What Adults Can Learn From Dutch Children’s Books

Counseling Burlingame

It is an often overlooked fact that one of the easiest ways to learn about a foreign culture is through the books it produces for its children. Shortly after my family moved to the Netherlands last summer, we discovered “zoekboeks” (pronounced “zhook-book”) the genre of kids’ picture books that invite you to search (“zoek”) for characters, objects or events obscured by visual busyness. English-language books for kids are hard to come by here, and we didn’t speak or read Dutch yet, so the wordless zoekboek was a welcome find.

And then the zoekboek really opened my eyes.

If you know this genre only from its English-language offshoots like “Where’s Waldo,” you’ve been missing out.
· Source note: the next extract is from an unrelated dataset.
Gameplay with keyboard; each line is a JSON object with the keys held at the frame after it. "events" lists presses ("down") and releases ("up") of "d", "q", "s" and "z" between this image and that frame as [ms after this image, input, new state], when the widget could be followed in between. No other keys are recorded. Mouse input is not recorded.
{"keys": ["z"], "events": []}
Imagine paintings by Pieter Bruegel or Hieronymus Bosch, swarming with visual detail, except they’re not about peasants or gardens of earthly delights but recognizably contemporary life.
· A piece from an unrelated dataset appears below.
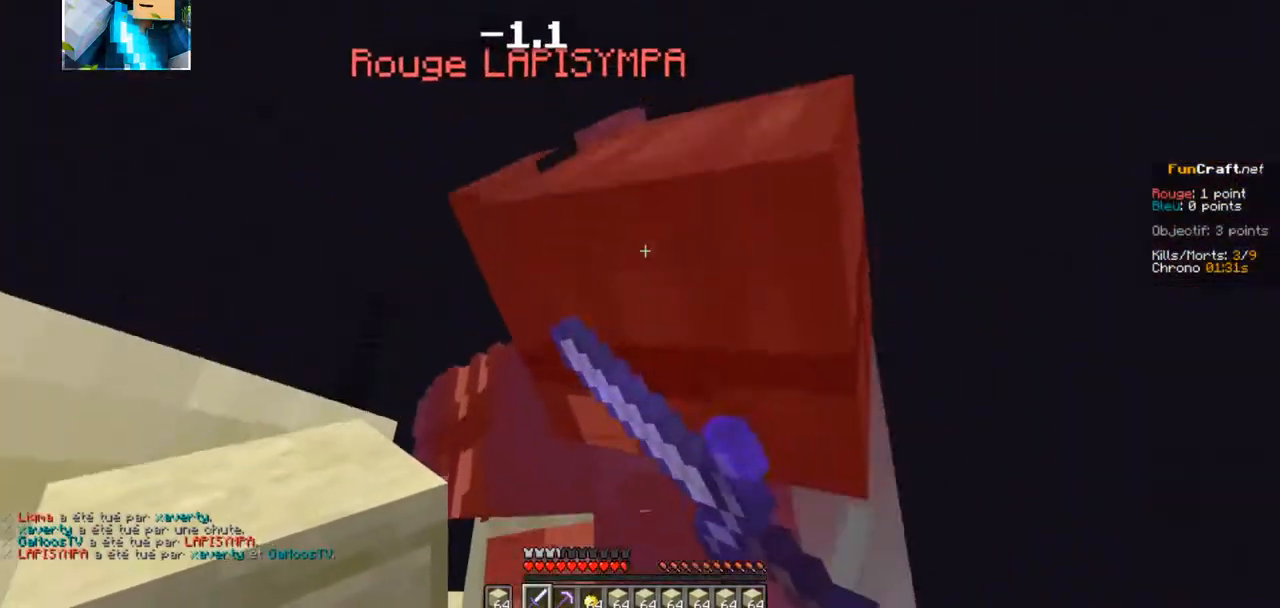
{"keys": ["z"], "events": [[300, "z", "up"], [400, "z", "down"]]}
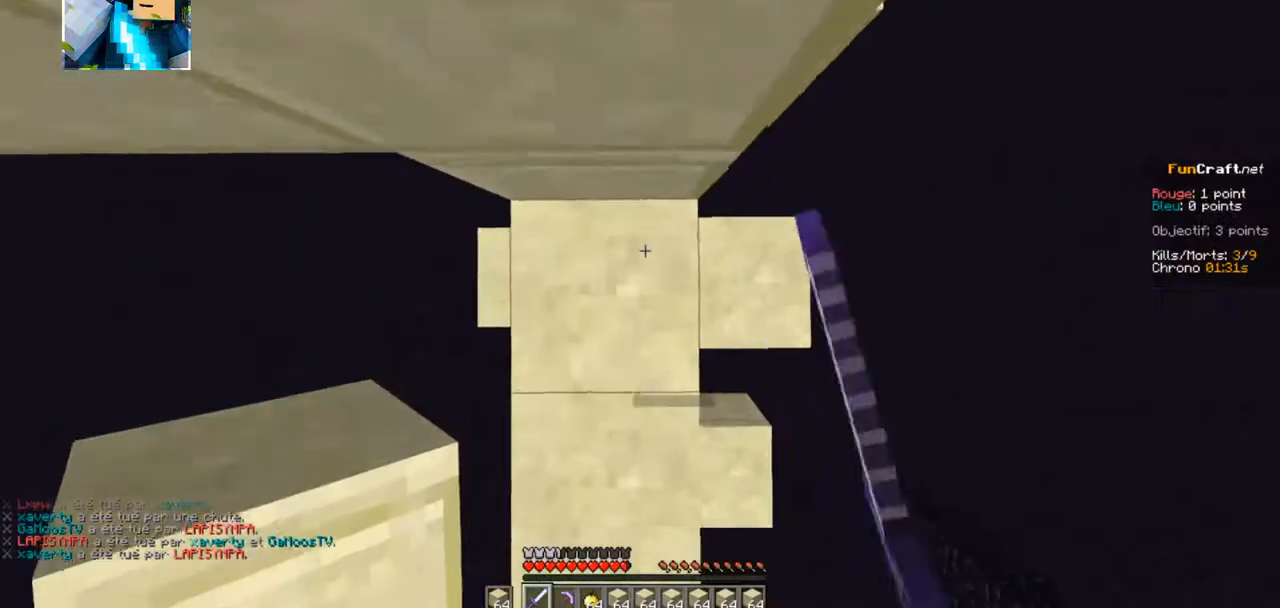
{"keys": ["z"], "events": []}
The first such book we got was “De Vrolijke Vier Seizoenen” (“The Merry Four Seasons,” Google Translate tells me, though the book was published in the United States in 2008 as “In the Town All Year ’Round”), by Rotraut Susanne Berner. It depicts the same seven panoramic scenes in a village (including a residential street, a city plaza and a department store) across the seasons. There’s no text except for signage in the scenes.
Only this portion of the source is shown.